合わせて177歳の夫婦ボウラーがいる。横浜市青葉区に住む岩田行夫さん(91)、恭子さん(86)夫妻。健康づくりにとどまらず、スコア向上も目指している。長く続く秘訣(ひけつ)は「互いのペースで、程よい距離感を保つこと」と笑顔で口をそろえる。
全国517のボウリング場が加盟する日本ボウリング場協会がまとめた最新版の長寿番付によると、月1回定期的に利用する高齢者夫婦の中で、岩田さん夫妻は県内最高齢。全国でも4番目に当たる。
2人が週2回以上向かうのが、同市都筑区の港北とうきゅうボウル。行き帰りは、いつも一緒だ。「大勢の人と話し合いながら楽しんでいる」。今でも教室でプロから学び、リーグ戦にも出場する。一日4ゲーム以上投げる日もある。
1958年に結婚し、2人の娘に恵まれたが、ボウリングとはあまり縁がなかった。
先に始めたのは行夫さん。40歳を前に自宅近くのボウリング場でテレビ番組の収録があり、女性タレントとプロボウラーがプレーするのを興味本位で見に行った。「自分もできるかもしれない」。早速、投げたらストライク。爽快感にはまった。週末は通い詰め、勤務する会社の大会で3年連続優勝するほど腕を上げた。
恭子さんは行夫さんのプレーをいつも後ろで見ていた。子育てが一段落し、行夫さんから「一緒にやらないか」と誘われるたびに、「ボールがピンに届かないから」と断っていた。目覚めたのは50歳のころ。試しに投げたら、当たるし楽しい。行夫さんから突然、ボールと靴をプレゼントされ、本格的にのめりこんだ。
2人それぞれに横浜市の大会などで優勝し、自宅には賞状やカップが並ぶ。中には、人気キャラクターの大きなぬいぐるみも。長女(56)が大学生時代、行夫さんとペアを組み優勝して贈られた景品だ。

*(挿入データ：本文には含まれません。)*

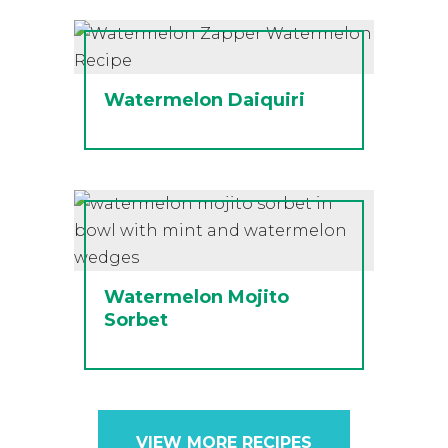
Watermelon Daiquiri
Watermelon Mojito
Sorbet
VIEW MORE RECIPES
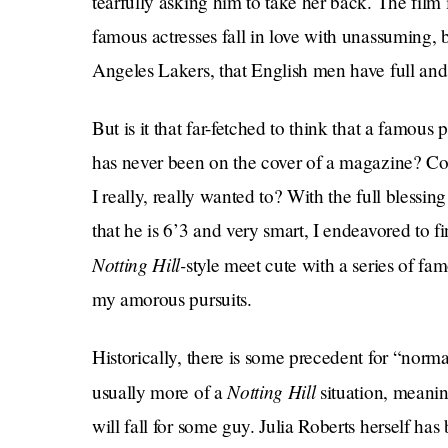
tearfully asking him to take her back. The film
famous actresses fall in love with unassuming, 
Angeles Lakers, that English men have full and 
But is it that far-fetched to think that a famou
has never been on the cover of a magazine? Cou
I really, really wanted to? With the full bles
that he is 6’3 and very smart, I endeavored to fi
Notting Hill-
style meet cute with a series of fa
my amorous pursuits.
Historically, there is some precedent for “norma
Notting Hill
usually more of a
situation, meani
will fall for some guy. Julia Roberts herself 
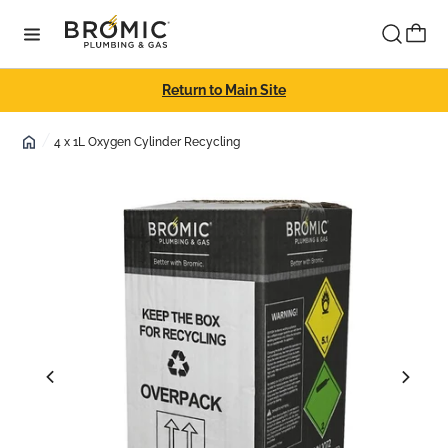
Skip to content
Cart
Return to Main Site
4 x 1L Oxygen Cylinder Recycling
Skip to product
information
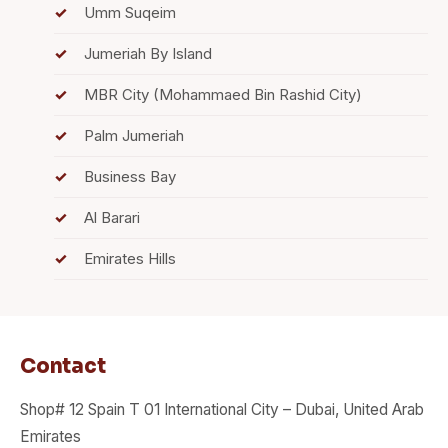
Umm Suqeim
Jumeriah By Island
MBR City (Mohammaed Bin Rashid City)
Palm Jumeriah
Business Bay
Al Barari
Emirates Hills
Contact
Shop# 12 Spain T 01 International City – Dubai, United Arab
Emirates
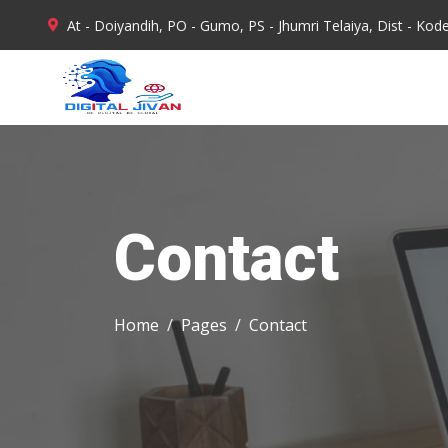
At - Doiyandih, PO - Gumo, PS - Jhumri Telaiya, Dist - Ko
Mon - Sat : 10.00 AM - 6.00 PM
Contact
Home
Pages
Contact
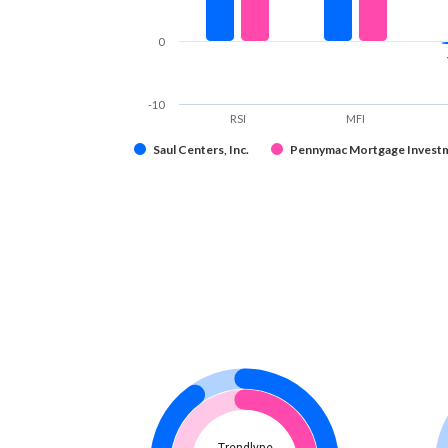
0
-10
RSI
MFI
Saul Centers, Inc.
Pennymac Mortgage Investm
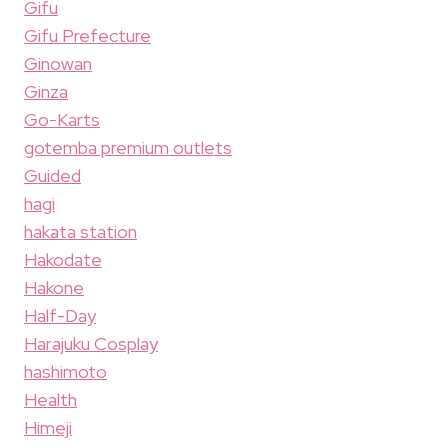
Gifu
Gifu Prefecture
Ginowan
Ginza
Go-Karts
gotemba premium outlets
Guided
hagi
hakata station
Hakodate
Hakone
Half-Day
Harajuku Cosplay
hashimoto
Health
Himeji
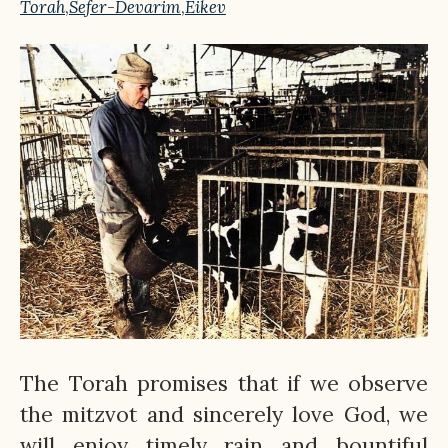
Torah
,
Sefer-Devarim
,
Eikev
The Torah promises that if we observe
the mitzvot and sincerely love God, we
will enjoy timely rain and bountiful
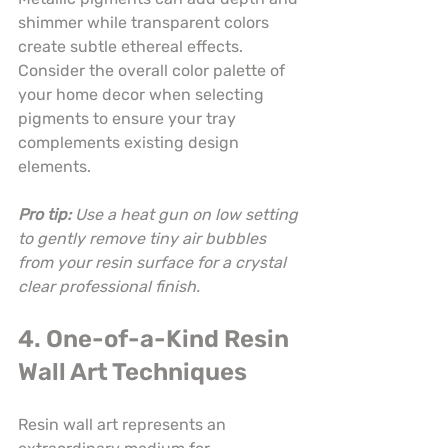
shimmer while transparent colors 
create subtle ethereal effects. 
Consider the overall color palette of 
your home decor when selecting 
pigments to ensure your tray 
complements existing design 
elements.
Pro tip:
Use a heat gun on low setting 
to gently remove tiny air bubbles 
from your resin surface for a crystal 
clear professional finish.
4. One-of-a-Kind Resin 
Wall Art Techniques
Resin wall art represents an 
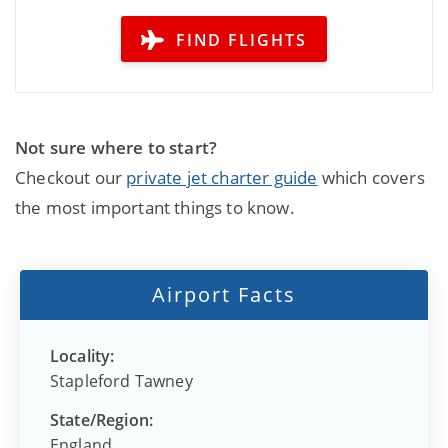
FIND FLIGHTS
Not sure where to start?
Checkout our
private jet charter guide
which covers
the most important things to know.
Airport Facts
Locality:
Stapleford Tawney
State/Region:
England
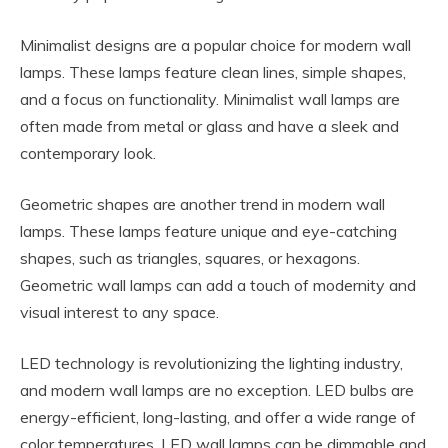
Minimalist designs are a popular choice for modern wall
lamps. These lamps feature clean lines, simple shapes,
and a focus on functionality. Minimalist wall lamps are
often made from metal or glass and have a sleek and
contemporary look.
Geometric shapes are another trend in modern wall
lamps. These lamps feature unique and eye-catching
shapes, such as triangles, squares, or hexagons.
Geometric wall lamps can add a touch of modernity and
visual interest to any space.
LED technology is revolutionizing the lighting industry,
and modern wall lamps are no exception. LED bulbs are
energy-efficient, long-lasting, and offer a wide range of
color temperatures. LED wall lamps can be dimmable and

行夫さんは退職直後、腸を患って入院し、半年間ボウリングから遠ざかった。やめようかとくじけそうになったが、医師から続けることを勧められた。「以来、大病はない。感謝しています」
夫婦一緒の趣味に周囲もうらやましがるという。恭子さんは「ボウリングをすることで人生の楽しみが増えた。病気とも無縁です」と話し、行夫さんは「100歳になっても妻と一緒に続けたい」と笑った。